Los habitantes de la tierra, mientras, gozamos de mejor salud que nunca. La expectativa de vida sigue creciendo en todo el mundo y las enfermedades más letales cobran menos víctimas. Según la Organización Mundial de la Salud, el número de muertes ocasionadas por la malaria ha bajado en más de 50 por ciento desde el año 2000 y las víctimas mortales del VIH-SIDA se han reducido en similares proporciones. En enero de este año la OMS anunció que la epidemia del ébola en África occidental había sido erradicada. La mortalidad infantil mundial es la mitad de lo que fue en 1990.
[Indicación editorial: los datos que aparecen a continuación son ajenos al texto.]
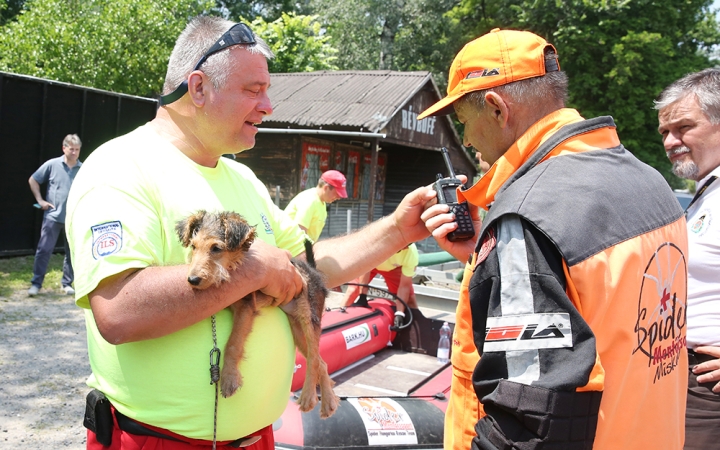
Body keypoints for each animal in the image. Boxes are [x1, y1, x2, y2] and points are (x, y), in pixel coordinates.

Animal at [176, 211, 340, 418]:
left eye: (216, 248)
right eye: (193, 246)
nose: (193, 280)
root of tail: (314, 271)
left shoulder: (246, 307)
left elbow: (233, 344)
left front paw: (229, 379)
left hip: (308, 314)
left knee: (313, 360)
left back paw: (309, 397)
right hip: (296, 327)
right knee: (320, 361)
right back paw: (328, 403)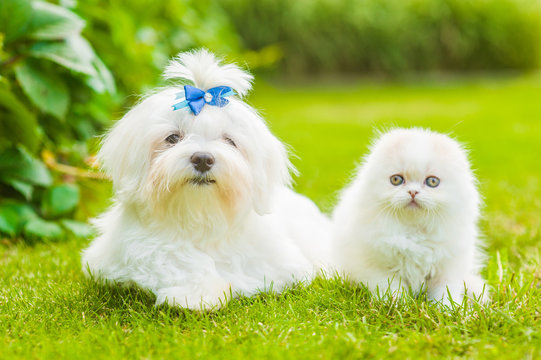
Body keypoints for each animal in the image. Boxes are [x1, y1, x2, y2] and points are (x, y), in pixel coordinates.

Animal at [332, 128, 488, 306]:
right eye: (396, 180)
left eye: (432, 182)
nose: (413, 192)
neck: (413, 232)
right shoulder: (378, 267)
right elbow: (392, 289)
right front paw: (397, 305)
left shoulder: (447, 268)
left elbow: (444, 293)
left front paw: (448, 310)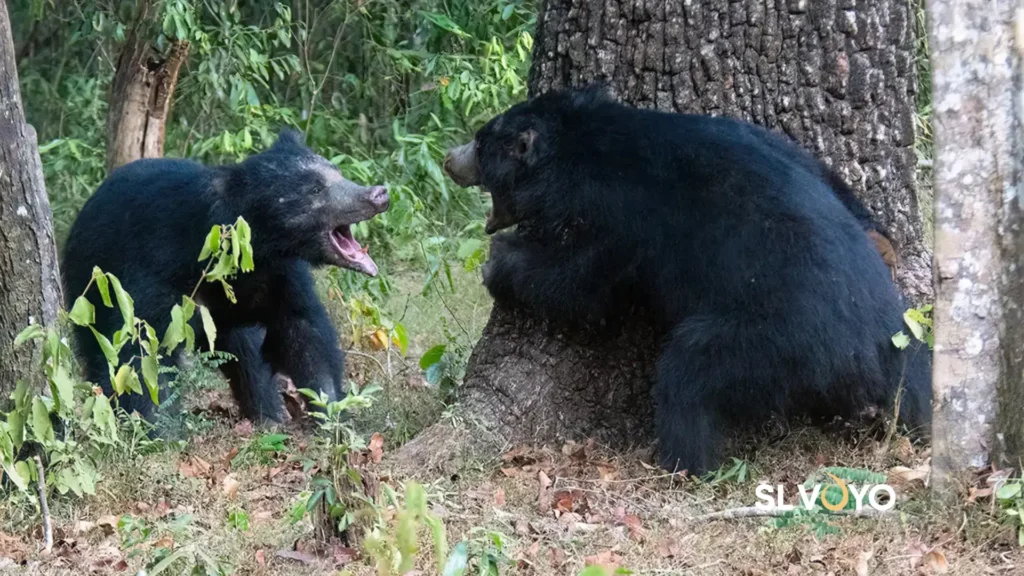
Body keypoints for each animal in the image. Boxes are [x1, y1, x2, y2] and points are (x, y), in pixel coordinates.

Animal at [61, 129, 388, 424]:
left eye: (338, 173)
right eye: (316, 190)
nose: (378, 194)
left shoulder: (279, 274)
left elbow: (304, 329)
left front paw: (332, 411)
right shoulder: (150, 270)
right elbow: (139, 347)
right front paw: (159, 428)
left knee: (248, 352)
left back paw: (269, 414)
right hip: (87, 288)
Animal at [442, 87, 931, 474]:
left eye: (481, 143)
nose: (449, 159)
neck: (587, 142)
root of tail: (874, 349)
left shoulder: (615, 215)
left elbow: (582, 284)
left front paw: (499, 261)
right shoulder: (753, 135)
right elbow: (816, 165)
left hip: (776, 340)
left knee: (689, 373)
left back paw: (680, 462)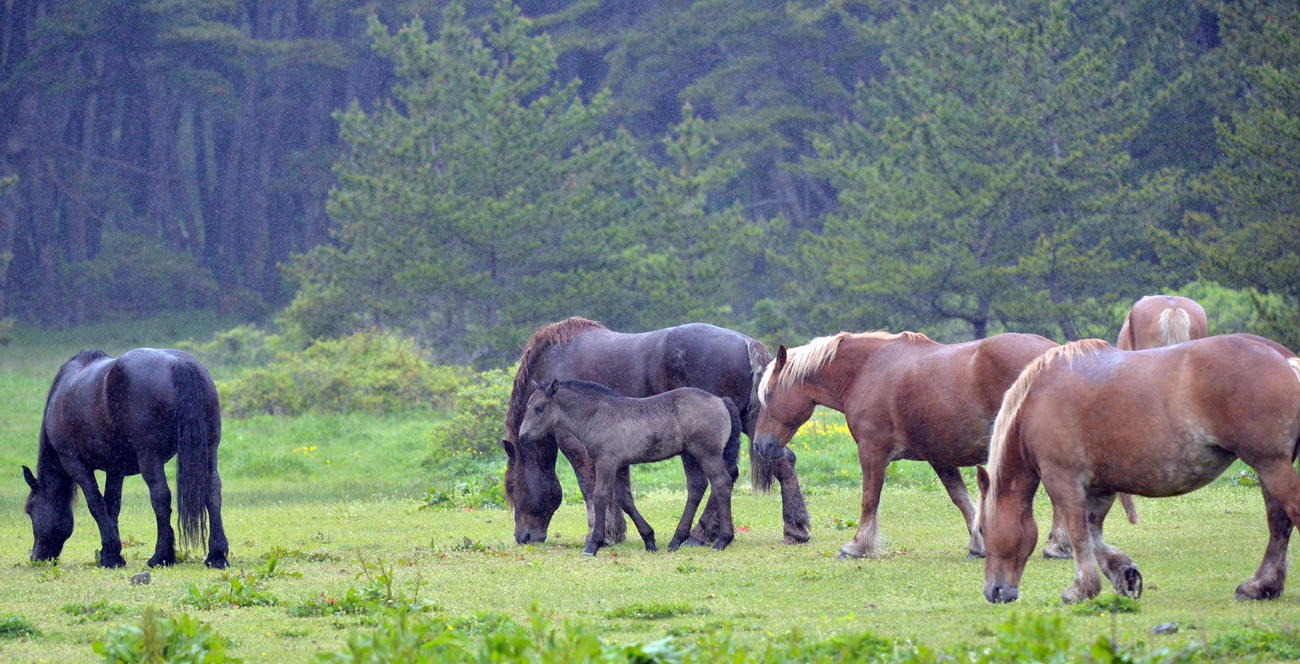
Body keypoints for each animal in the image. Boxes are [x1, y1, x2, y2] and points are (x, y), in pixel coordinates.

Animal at [22, 349, 229, 569]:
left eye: (30, 510)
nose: (36, 557)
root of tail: (179, 364)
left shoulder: (75, 464)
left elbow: (96, 503)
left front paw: (110, 554)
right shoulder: (115, 469)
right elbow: (112, 505)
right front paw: (109, 553)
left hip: (150, 457)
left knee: (160, 496)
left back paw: (161, 556)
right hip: (209, 449)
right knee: (212, 491)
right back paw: (216, 555)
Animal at [518, 379, 741, 555]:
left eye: (539, 408)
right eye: (528, 406)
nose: (523, 437)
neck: (598, 414)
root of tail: (720, 400)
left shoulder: (606, 462)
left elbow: (600, 496)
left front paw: (593, 545)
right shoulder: (620, 465)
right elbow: (625, 500)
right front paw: (649, 540)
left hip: (707, 453)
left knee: (721, 483)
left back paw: (722, 540)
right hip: (689, 455)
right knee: (696, 487)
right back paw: (676, 540)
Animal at [752, 330, 1064, 559]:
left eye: (769, 394)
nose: (760, 445)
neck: (867, 369)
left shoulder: (872, 451)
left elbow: (869, 499)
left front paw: (857, 546)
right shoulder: (941, 458)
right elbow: (962, 500)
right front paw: (979, 544)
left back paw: (1057, 546)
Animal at [977, 335, 1300, 604]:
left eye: (982, 528)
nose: (994, 592)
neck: (1038, 401)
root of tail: (1284, 358)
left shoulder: (1063, 481)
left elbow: (1078, 534)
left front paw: (1081, 589)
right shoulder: (1100, 489)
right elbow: (1093, 535)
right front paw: (1125, 575)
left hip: (1271, 465)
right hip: (1268, 470)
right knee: (1278, 524)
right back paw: (1260, 586)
En cuanto a las guerras, no son lo que eran. La de Siria es un espanto pero si apartamos la vista un momento de las imágenes de televisión que nos acosan cada día desde Alepo y abrimos los ojos al panorama global vemos que vivimos en una era de paz sin precedentes. Desde 1946 el número de víctimas de la guerra ha disminuido en proporciones gigantescas; los índices de homicidio en el mundo también bajan. La tendencia general, ejemplificadas por el proceso de paz de Colombia, dejan claro que el mundo es menos salvaje de lo que fue.
Lo cual quizá ayude a explicar el miedo que nos genera en la por lo demás pacífica Europa —más pacífica que en cualquier momento de su historia— el relativamente inocuo fenómeno del terrorismo del ISIS. Para los familiares de las víctimas de Berlín la semana pasada, y anteriormente de Bruselas, Niza y París la tragedia es total, por supuesto, y no hay consuelo posible. Pero tampoco lo hay para aquellos cuyos seres queridos mueren en accidentes de tráfico, como nos recordó Robert Neild, profesor de economía de la universidad de Cambridge. Neild señaló que según las estadísticas de la Unión Europea murieron 151 personas en atentados terroristas en 2015, un mal año, pero en los mismos 12 meses murieron 26.100 en las carreteras. Lo cual demuestra la irracionalidad de que nos asuste más irnos de vacaciones a París que conducir al trabajo cada mañana. El profesor de Cambridge hizo el cálculo: para un europeo la probabilidad de morir en un coche es 172 veces mayor que la de morir en un acto de terrorismo.
Todo puede cambiar en 2017. Quizá tengan razón los que temen que estemos, como en los años 30, en el umbral de una catástrofe. Pero no está mal recordar hoy, con el 2017 llegando, que la humanidad aún tiene más motivos para darse un pequeño aplauso que para hundirse en la desesperación.